**Activity**
Using the records below, give again exactly the lines from the line that contains "### **Backend & Database**" through the line that contains "- **Firebase Security", both ends included, and only those.

**Data shown**
══════
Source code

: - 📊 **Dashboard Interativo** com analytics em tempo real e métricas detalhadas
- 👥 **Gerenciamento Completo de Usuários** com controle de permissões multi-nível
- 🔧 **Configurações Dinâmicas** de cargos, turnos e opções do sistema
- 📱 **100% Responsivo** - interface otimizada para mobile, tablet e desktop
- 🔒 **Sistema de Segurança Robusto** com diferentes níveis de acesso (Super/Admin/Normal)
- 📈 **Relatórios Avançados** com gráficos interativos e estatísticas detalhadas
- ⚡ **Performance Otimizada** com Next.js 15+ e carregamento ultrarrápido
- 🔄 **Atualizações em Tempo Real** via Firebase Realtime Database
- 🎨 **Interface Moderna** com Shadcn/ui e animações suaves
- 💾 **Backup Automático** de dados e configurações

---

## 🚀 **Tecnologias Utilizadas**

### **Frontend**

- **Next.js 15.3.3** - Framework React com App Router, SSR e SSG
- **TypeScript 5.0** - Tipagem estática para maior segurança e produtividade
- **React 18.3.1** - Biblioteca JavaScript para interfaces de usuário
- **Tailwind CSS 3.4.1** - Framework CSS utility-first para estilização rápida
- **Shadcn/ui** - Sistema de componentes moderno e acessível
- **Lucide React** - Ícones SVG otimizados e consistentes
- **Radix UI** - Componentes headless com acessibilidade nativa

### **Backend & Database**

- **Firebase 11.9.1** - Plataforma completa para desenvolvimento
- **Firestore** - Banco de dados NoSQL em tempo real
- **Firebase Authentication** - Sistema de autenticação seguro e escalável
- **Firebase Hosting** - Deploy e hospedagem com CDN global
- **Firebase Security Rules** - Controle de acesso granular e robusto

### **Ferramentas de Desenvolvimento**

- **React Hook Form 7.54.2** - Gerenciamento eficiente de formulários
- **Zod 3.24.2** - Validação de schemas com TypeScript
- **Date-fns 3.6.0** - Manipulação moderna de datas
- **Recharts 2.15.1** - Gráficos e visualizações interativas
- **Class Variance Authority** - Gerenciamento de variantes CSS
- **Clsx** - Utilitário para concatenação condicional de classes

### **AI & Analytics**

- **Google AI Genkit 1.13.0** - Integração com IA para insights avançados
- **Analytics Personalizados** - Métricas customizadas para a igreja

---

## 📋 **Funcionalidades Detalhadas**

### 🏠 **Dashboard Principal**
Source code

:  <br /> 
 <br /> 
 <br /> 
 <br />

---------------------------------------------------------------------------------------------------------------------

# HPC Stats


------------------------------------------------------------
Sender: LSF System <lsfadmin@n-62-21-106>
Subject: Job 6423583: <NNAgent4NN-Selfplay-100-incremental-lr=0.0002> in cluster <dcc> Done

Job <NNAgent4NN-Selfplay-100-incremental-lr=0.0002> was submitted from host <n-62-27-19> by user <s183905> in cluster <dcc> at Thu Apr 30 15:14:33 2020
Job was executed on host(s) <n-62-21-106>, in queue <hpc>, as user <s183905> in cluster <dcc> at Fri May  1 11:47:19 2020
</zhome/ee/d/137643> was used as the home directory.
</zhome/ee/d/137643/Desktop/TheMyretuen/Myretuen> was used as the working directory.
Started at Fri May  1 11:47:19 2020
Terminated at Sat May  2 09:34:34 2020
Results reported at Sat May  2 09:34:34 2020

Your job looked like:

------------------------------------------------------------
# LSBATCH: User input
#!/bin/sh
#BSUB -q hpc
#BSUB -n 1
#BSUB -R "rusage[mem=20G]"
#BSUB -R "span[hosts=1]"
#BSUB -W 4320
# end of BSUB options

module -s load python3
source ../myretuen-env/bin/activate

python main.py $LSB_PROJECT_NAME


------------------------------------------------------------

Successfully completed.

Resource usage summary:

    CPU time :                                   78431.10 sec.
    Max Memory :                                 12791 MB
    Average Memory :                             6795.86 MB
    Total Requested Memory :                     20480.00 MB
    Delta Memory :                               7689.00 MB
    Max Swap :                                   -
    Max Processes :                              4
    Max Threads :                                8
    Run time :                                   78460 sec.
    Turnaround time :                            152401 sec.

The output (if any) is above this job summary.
══════
**Answer section**
### **Backend & Database**

- **Firebase 11.9.1** - Plataforma completa para desenvolvimento
- **Firestore** - Banco de dados NoSQL em tempo real
- **Firebase Authentication** - Sistema de autenticação seguro e escalável
- **Firebase Hosting** - Deploy e hospedagem com CDN global
- **Firebase Security Rules** - Controle de acesso granular e robusto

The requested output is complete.